Set of tasks:
• 1. From the drilling chatter thread, retype the passage starting with "It is not uncommon" and going on through "will help also.".
• 2. Answer these questions using the drilling chatter thread:
(a) What size are the holes being drilled, and in what thickness and grade of steel?
(b) In Pat of TN's pilot-drill example, what size drill goes through the part before the 3/8 drill?
(c) Which speed-and-feed rule of thumb for chatter does Pat of TN give?

Extract provided:
# Chatter after Pilot Hole



## EmilioG (Oct 26, 2014)

I'm very new to machining but learning quite a bit quickly from all the great posts and info here.
I've been drilling holes in 1018 steel with a drill press using a hole starting bit or spot/center drill.
Sometimes I get chatter when I start the next size drill up after a shallow pilot hole.
I;m thinking that I may be using the wrong point angle, i.e. 135° drill after a 118° starter hole drill.

Do I need to follow the correct sequence of point angles or is the chatter from something else?
The holes are 1/2" in 3/8" thick 1018 steel.  Could it be a speed problem? Not sure of the RPM's
on the last attempt.  The drill press is very old with a lot of run out. (I saw this when I reamed a few holes
the other day and the long reamer showed how bad the run out is).  The holes don't come out elliptical
but clearly not even close to round).
Thanks. I'll take all the help I can get.


----------



## chuckorlando (Oct 26, 2014)

Never used one after the other so I dont know. But in thinking, seems the 135 would  start out only cutting on the very out side edge of the pilot till it sits all the way down. When you step up make sure each step is no bigger then the web of the next step.

Think of it like sticking a triangle inside of another triangle. If the same angle the larger triangle will still fit in snug till it bottoms.

If the first triangle is smaller angle the larger one will hit the sides at the top but touch nothing under that edge

If the first is larger angle then the second one will bottom out but have side clearance all the way up. So only the point seats.


----------



## John Hasler (Oct 26, 2014)

Try a lower speed.


----------



## Terrywerm (Oct 26, 2014)

It is not uncommon to experience a little bit of chatter as you start a drill bit into a pilot hole. This can happen when one cutting edge encounters the work before the other one does. This is a common problem if your chuck has quite a bit of runout, the drill bit is bent or mounted incorrectly in the chuck, or can happen if you do not have the pilot hole centered beneath the larger bit. In many cases, getting the drill bit working faster (increasing rate of feed) will resolve this problem. This does not mean running it at a higher speed, however. Many times reducing the rpm of the drill will help also.


----------



## Pat of TN (Oct 26, 2014)

Hmm. I find that, if drilling with a pilot hole, a slower speed is necessary than if going without a pilot. Now, a _spot_ is different. A small dimple or very shallow hole to make sure the drill remains centered, but with nothing through the part, is a spot. A pilot drill would be, say, drilling through the part with a .125 drill and then with your 3/8 drill.

Just to clear up any misconceptions!

I also find that, if one is drilling with a pilot hole, the drill will seem to chatter until it gets down into the part a ways. 

Although... Having a loose drill press certainly doesn't help either though, and may indeed be the source of the issue entirely...

I would add more, in concurrence with monsieur Terrywerm above me here, that the rule of thumb when chatter is experienced is very simple - reduce your cutting speed (RPM), increase your feed.


----------



## EmilioG (Oct 31, 2014)

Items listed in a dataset

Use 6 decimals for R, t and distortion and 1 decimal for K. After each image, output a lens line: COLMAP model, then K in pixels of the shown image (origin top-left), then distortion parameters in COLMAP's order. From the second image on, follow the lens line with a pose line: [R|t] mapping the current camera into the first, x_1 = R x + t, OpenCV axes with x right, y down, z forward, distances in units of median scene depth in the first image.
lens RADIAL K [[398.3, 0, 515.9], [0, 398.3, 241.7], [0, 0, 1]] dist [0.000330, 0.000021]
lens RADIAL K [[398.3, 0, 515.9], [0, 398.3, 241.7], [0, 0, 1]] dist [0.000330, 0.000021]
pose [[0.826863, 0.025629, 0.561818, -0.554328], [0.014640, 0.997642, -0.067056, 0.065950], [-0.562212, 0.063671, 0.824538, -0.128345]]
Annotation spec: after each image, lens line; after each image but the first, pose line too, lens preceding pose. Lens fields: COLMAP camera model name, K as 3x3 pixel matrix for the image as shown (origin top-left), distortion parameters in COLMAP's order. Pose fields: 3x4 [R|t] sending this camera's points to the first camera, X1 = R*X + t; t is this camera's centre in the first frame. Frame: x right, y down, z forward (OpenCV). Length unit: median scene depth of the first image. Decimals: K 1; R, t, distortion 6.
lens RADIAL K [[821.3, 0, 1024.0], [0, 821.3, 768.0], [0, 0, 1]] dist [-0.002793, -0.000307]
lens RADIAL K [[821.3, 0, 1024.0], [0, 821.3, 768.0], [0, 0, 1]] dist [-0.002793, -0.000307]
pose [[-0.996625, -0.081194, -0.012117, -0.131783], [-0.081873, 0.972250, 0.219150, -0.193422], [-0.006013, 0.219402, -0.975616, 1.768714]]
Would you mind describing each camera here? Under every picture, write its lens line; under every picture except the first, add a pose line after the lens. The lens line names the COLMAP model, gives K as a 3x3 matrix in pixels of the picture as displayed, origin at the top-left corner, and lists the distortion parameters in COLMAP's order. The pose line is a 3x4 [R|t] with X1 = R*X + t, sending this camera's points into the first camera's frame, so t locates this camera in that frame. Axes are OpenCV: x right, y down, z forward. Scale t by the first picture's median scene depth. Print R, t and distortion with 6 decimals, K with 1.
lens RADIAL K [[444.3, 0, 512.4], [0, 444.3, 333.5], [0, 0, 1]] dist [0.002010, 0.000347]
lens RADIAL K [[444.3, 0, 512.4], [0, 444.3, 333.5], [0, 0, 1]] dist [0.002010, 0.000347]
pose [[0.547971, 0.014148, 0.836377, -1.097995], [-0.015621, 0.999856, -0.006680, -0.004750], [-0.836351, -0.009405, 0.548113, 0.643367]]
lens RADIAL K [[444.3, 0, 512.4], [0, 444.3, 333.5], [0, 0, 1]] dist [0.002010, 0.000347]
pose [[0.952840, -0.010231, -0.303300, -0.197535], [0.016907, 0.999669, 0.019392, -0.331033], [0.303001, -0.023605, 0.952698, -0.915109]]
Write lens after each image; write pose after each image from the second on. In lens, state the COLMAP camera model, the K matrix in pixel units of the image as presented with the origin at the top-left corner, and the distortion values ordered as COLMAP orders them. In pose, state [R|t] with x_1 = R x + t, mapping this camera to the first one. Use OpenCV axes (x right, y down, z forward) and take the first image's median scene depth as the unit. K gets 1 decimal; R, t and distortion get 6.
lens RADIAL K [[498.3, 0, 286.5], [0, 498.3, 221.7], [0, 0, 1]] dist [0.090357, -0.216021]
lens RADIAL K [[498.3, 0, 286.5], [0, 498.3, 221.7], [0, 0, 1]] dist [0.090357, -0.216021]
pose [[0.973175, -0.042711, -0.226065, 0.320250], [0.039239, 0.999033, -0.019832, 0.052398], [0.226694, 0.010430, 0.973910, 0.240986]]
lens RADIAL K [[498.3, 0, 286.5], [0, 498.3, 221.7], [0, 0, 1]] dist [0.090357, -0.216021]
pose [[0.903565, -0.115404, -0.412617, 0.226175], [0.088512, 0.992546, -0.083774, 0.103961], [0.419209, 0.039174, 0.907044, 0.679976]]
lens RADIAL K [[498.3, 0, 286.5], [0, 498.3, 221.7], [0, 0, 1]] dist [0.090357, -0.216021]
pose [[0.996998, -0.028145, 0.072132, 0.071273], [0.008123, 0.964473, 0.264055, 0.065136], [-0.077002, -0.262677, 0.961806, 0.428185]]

Outputs for the tasks:
• 1.
It is not uncommon to experience a little bit of chatter as you start a drill bit into a pilot hole. This can happen when one cutting edge encounters the work before the other one does. This is a common problem if your chuck has quite a bit of runout, the drill bit is bent or mounted incorrectly in the chuck, or can happen if you do not have the pilot hole centered beneath the larger bit. In many cases, getting the drill bit working faster (increasing rate of feed) will resolve this problem. This does not mean running it at a higher speed, however. Many times reducing the rpm of the drill will help also.

• 2.
(a) The holes are 1/2" in 3/8" thick 1018 steel.
(b) A .125 drill.
(c) Reduce the cutting speed (RPM) and increase the feed.